We are eight years into our marriage and I have seen more lakes in north-central BC than I thought existed, and sometimes I’ve pulled fish out of them. My younger self might have laughed had you suggested I’d spend time standing on frozen lakes waiting for imaginary fish to bite my hook, but this more-experienced, older self will admit to being converted: I wait in the fall for the ice to get thick enough to walk on and I admit that I have spent time on my elbows and knees watching for a glimpse of wintertime fish.

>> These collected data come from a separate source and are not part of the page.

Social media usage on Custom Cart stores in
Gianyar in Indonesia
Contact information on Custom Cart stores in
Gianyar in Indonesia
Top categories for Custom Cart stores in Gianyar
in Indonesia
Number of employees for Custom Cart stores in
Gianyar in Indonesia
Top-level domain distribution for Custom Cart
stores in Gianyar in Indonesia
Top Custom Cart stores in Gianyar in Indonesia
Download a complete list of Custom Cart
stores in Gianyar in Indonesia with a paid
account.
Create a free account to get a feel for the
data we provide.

Last year we spent a weekend skiing in to the lakes north of Eskers Park near Prince George with packs full of landjaeger and apples, hot chocolate, tea, cameras, warm gear and ice-fishing hooks. We spent the day skiing across the snowy lakes, scooting over the eskers to the next lake, drilling holes, and—most amazingly—hauling out fish. Beautiful brook trout, ice-cold and gleaming: we caught nine in 40 minutes and headed home in the early dark.

If I’d known those fish were there all along, I would have gone out earlier. Now that I know it, I can’t wait for those late winter days with my family on the ice. If you’re looking for me, that’s where you’ll find me this winter. Just don’t tell my husband; he thinks I’m still out there just to support him. Little does he know I’m going to out-fish the heck out of him this winter.